:: Task goal ::
Produce a word-for-word copy of the listing below without its pictures.

:: Provided material ::
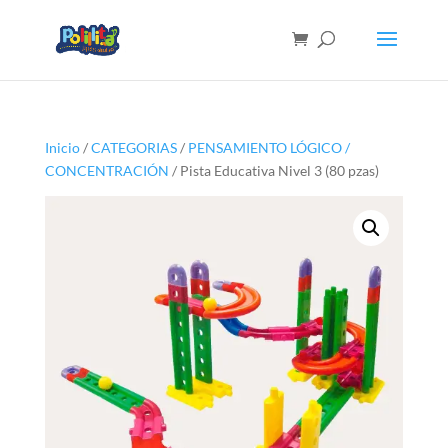
Inicio
/
CATEGORIAS
/
PENSAMIENTO LÓGICO /
CONCENTRACIÓN
/ Pista Educativa Nivel 3 (80 pzas)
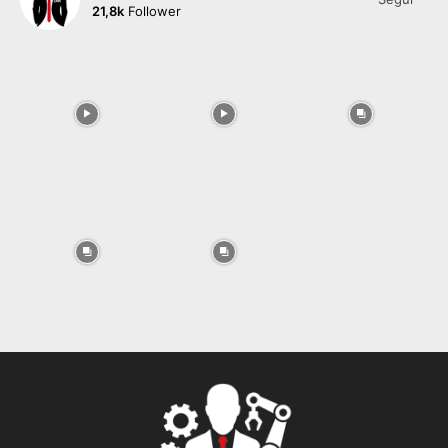
21,8k
Follower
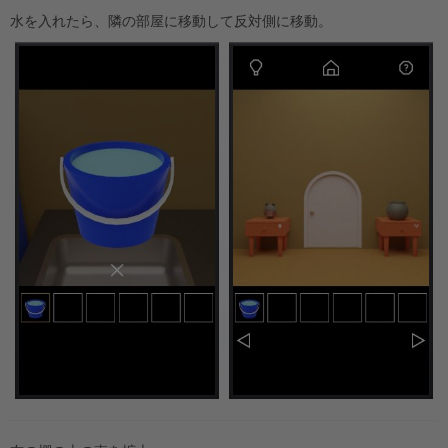
水を入れたら、隣の部屋に移動して反対側に移動。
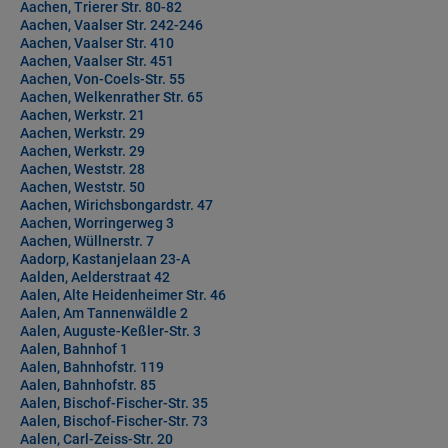
Aachen, Trierer Str. 80-82
Aachen, Vaalser Str. 242-246
Aachen, Vaalser Str. 410
Aachen, Vaalser Str. 451
Aachen, Von-Coels-Str. 55
Aachen, Welkenrather Str. 65
Aachen, Werkstr. 21
Aachen, Werkstr. 29
Aachen, Werkstr. 29
Aachen, Weststr. 28
Aachen, Weststr. 50
Aachen, Wirichsbongardstr. 47
Aachen, Worringerweg 3
Aachen, Wüllnerstr. 7
Aadorp, Kastanjelaan 23-A
Aalden, Aelderstraat 42
Aalen, Alte Heidenheimer Str. 46
Aalen, Am Tannenwäldle 2
Aalen, Auguste-Keßler-Str. 3
Aalen, Bahnhof 1
Aalen, Bahnhofstr. 119
Aalen, Bahnhofstr. 85
Aalen, Bischof-Fischer-Str. 35
Aalen, Bischof-Fischer-Str. 73
Aalen, Carl-Zeiss-Str. 20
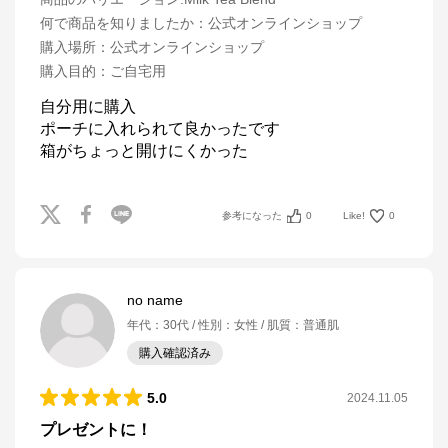
何で商品を知りましたか
：
公式オンラインショップ
購入場所
：
公式オンラインショップ
購入目的
：
ご自宅用
自分用に購入

ポーチに入れられて良かったです

箱がちょっと開けにくかった
参考になった
0
Like!
0
no name
年代
：
30代
性別
：
女性
肌質
：
普通肌
購入確認済み
5.0
2024.11.05
プレゼントに！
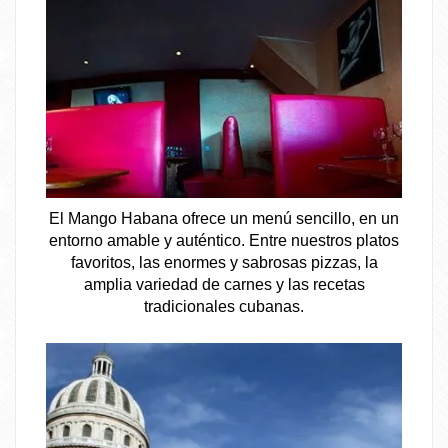
El Mango Habana ofrece un menú sencillo, en un
entorno amable y auténtico. Entre nuestros platos
favoritos, las enormes y sabrosas pizzas, la
amplia variedad de carnes y las recetas
tradicionales cubanas.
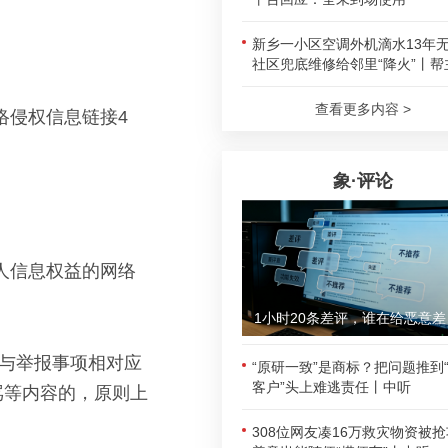
新乡一小区空调外机滴水13年
社区兜底维修给邻里“降火”丨帮
查看更多内容 >
络侵权信息链接4
象·评论
人信息权益的网络
1小时
、与举报事项相对应
“原研一致”是商标？把问题推到
客户”头上难逃责任丨中听
骂等内容的，原则上
308位网友凑16万救灾物资被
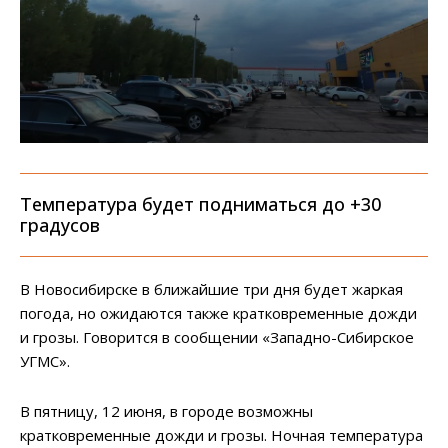
Температура будет подниматься до +30
градусов
В Новосибирске в ближайшие три дня будет жаркая
погода, но ожидаются также кратковременные дожди
и грозы. Говорится в сообщении «Западно-Сибирское
УГМС».
В пятницу, 12 июня, в городе возможны
кратковременные дожди и грозы. Ночная температура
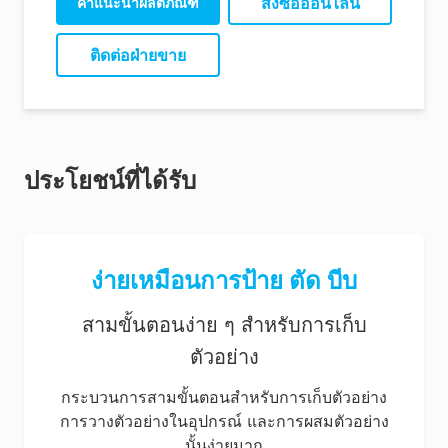
สั่งซื้อออนไลน์
คําแนะนําผลิตภัณฑ์
ติดต่อฝ่ายขาย
ประโยชน์ที่ได้รับ
ง่ายเหมือนการป้าย ตัด บีบ
สามขั้นตอนง่าย ๆ สำหรับการเก็บ
ตัวอย่าง
กระบวนการสามขั้นตอนสำหรับการเก็บตัวอย่าง
การวางตัวอย่างในอุปกรณ์ และการผสมตัวอย่าง
นั้นง่ายมาก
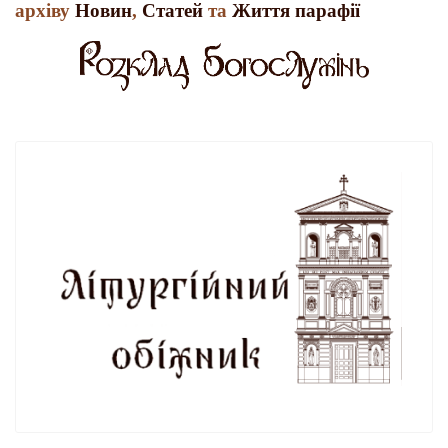
архіву
Новин
,
Статей
та
Життя парафії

:: Solution to this task ::
Inicio
/
CATEGORIAS
/
PENSAMIENTO LÓGICO /
CONCENTRACIÓN
/ Pista Educativa Nivel 3 (80 pzas)
21,8k
Follower
水を入れたら、隣の部屋に移動して反対側に移動。
Aachen, Trierer Str. 80-82
Aachen, Vaalser Str. 242-246
Aachen, Vaalser Str. 410
Aachen, Vaalser Str. 451
Aachen, Von-Coels-Str. 55
Aachen, Welkenrather Str. 65
Aachen, Werkstr. 21
Aachen, Werkstr. 29
Aachen, Werkstr. 29
Aachen, Weststr. 28
Aachen, Weststr. 50
Aachen, Wirichsbongardstr. 47
Aachen, Worringerweg 3
Aachen, Wüllnerstr. 7
Aadorp, Kastanjelaan 23-A
Aalden, Aelderstraat 42
Aalen, Alte Heidenheimer Str. 46
Aalen, Am Tannenwäldle 2
Aalen, Auguste-Keßler-Str. 3
Aalen, Bahnhof 1
Aalen, Bahnhofstr. 119
Aalen, Bahnhofstr. 85
Aalen, Bischof-Fischer-Str. 35
Aalen, Bischof-Fischer-Str. 73
Aalen, Carl-Zeiss-Str. 20
何で商品を知りましたか
：
公式オンラインショップ
購入場所
：
公式オンラインショップ
購入目的
：
ご自宅用
自分用に購入

ポーチに入れられて良かったです

箱がちょっと開けにくかった
参考になった
0
Like!
0
no name
年代
：
30代
性別
：
女性
肌質
：
普通肌
購入確認済み
5.0
2024.11.05
プレゼントに！
El Mango Habana ofrece un menú sencillo, en un
entorno amable y auténtico. Entre nuestros platos
favoritos, las enormes y sabrosas pizzas, la
amplia variedad de carnes y las recetas
tradicionales cubanas.
新乡一小区空调外机滴水13年
社区兜底维修给邻里“降火”丨帮
查看更多内容 >
络侵权信息链接4
象·评论
人信息权益的网络
1小时
、与举报事项相对应
“原研一致”是商标？把问题推到
客户”头上难逃责任丨中听
骂等内容的，原则上
308位网友凑16万救灾物资被
Температура будет подниматься до +30
градусов
В Новосибирске в ближайшие три дня будет жаркая
погода, но ожидаются также кратковременные дожди
и грозы. Говорится в сообщении «Западно-Сибирское
УГМС».
В пятницу, 12 июня, в городе возможны
кратковременные дожди и грозы. Ночная температура
สั่งซื้อออนไลน์
คําแนะนําผลิตภัณฑ์
ติดต่อฝ่ายขาย
ประโยชน์ที่ได้รับ
ง่ายเหมือนการป้าย ตัด บีบ
สามขั้นตอนง่าย ๆ สำหรับการเก็บ
ตัวอย่าง
กระบวนการสามขั้นตอนสำหรับการเก็บตัวอย่าง
การวางตัวอย่างในอุปกรณ์ และการผสมตัวอย่าง
นั้นง่ายมาก
архіву
Новин
,
Статей
та
Життя парафії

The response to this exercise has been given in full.